### Your task
In the material below, reproduce verbatim the portion that begins with the line containing "genus: Columba" and continues to the end of the material, both ends included. Provide those lines alone.

[Collected data]
* begin *
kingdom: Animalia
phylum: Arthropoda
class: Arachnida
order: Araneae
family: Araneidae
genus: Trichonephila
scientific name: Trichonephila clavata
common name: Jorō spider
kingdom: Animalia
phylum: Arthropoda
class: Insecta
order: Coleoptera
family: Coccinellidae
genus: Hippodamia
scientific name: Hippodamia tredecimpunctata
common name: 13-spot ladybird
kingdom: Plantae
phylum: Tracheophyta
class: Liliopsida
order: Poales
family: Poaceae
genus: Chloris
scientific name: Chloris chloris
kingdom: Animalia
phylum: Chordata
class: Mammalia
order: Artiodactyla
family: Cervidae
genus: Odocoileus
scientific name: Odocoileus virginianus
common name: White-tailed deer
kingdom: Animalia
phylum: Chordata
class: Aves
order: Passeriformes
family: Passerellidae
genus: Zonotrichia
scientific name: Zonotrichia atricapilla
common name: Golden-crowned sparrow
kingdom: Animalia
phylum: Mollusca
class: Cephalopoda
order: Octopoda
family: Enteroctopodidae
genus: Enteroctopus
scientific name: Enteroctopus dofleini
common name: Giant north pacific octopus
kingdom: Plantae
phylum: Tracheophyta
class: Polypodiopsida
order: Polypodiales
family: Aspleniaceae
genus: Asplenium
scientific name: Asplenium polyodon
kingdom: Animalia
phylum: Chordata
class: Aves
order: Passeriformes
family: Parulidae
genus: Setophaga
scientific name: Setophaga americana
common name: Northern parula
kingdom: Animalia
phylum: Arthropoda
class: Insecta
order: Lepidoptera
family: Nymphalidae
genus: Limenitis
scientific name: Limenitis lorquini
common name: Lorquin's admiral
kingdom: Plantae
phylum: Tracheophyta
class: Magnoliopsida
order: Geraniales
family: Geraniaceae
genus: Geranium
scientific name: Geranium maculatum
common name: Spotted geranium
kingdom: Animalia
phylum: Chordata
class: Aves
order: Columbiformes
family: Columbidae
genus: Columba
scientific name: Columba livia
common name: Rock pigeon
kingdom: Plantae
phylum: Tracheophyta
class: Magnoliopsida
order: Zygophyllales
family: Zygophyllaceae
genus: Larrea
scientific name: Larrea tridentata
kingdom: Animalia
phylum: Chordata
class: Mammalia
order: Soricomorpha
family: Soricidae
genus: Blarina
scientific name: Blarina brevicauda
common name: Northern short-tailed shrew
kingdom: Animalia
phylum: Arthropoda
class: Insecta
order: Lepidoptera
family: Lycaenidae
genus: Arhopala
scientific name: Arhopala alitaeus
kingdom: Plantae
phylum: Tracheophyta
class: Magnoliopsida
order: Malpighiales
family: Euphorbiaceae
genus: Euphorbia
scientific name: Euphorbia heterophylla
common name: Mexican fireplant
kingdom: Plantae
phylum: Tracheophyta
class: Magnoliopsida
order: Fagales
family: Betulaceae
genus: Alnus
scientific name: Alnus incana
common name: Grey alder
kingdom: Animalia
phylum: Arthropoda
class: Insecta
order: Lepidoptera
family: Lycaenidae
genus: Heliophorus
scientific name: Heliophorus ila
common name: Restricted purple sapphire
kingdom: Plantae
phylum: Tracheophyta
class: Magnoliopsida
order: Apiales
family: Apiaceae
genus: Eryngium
* end *
### Exercise output
genus: Columba
scientific name: Columba livia
common name: Rock pigeon
kingdom: Plantae
phylum: Tracheophyta
class: Magnoliopsida
order: Zygophyllales
family: Zygophyllaceae
genus: Larrea
scientific name: Larrea tridentata
kingdom: Animalia
phylum: Chordata
class: Mammalia
order: Soricomorpha
family: Soricidae
genus: Blarina
scientific name: Blarina brevicauda
common name: Northern short-tailed shrew
kingdom: Animalia
phylum: Arthropoda
class: Insecta
order: Lepidoptera
family: Lycaenidae
genus: Arhopala
scientific name: Arhopala alitaeus
kingdom: Plantae
phylum: Tracheophyta
class: Magnoliopsida
order: Malpighiales
family: Euphorbiaceae
genus: Euphorbia
scientific name: Euphorbia heterophylla
common name: Mexican fireplant
kingdom: Plantae
phylum: Tracheophyta
class: Magnoliopsida
order: Fagales
family: Betulaceae
genus: Alnus
scientific name: Alnus incana
common name: Grey alder
kingdom: Animalia
phylum: Arthropoda
class: Insecta
order: Lepidoptera
family: Lycaenidae
genus: Heliophorus
scientific name: Heliophorus ila
common name: Restricted purple sapphire
kingdom: Plantae
phylum: Tracheophyta
class: Magnoliopsida
order: Apiales
family: Apiaceae
genus: Eryngium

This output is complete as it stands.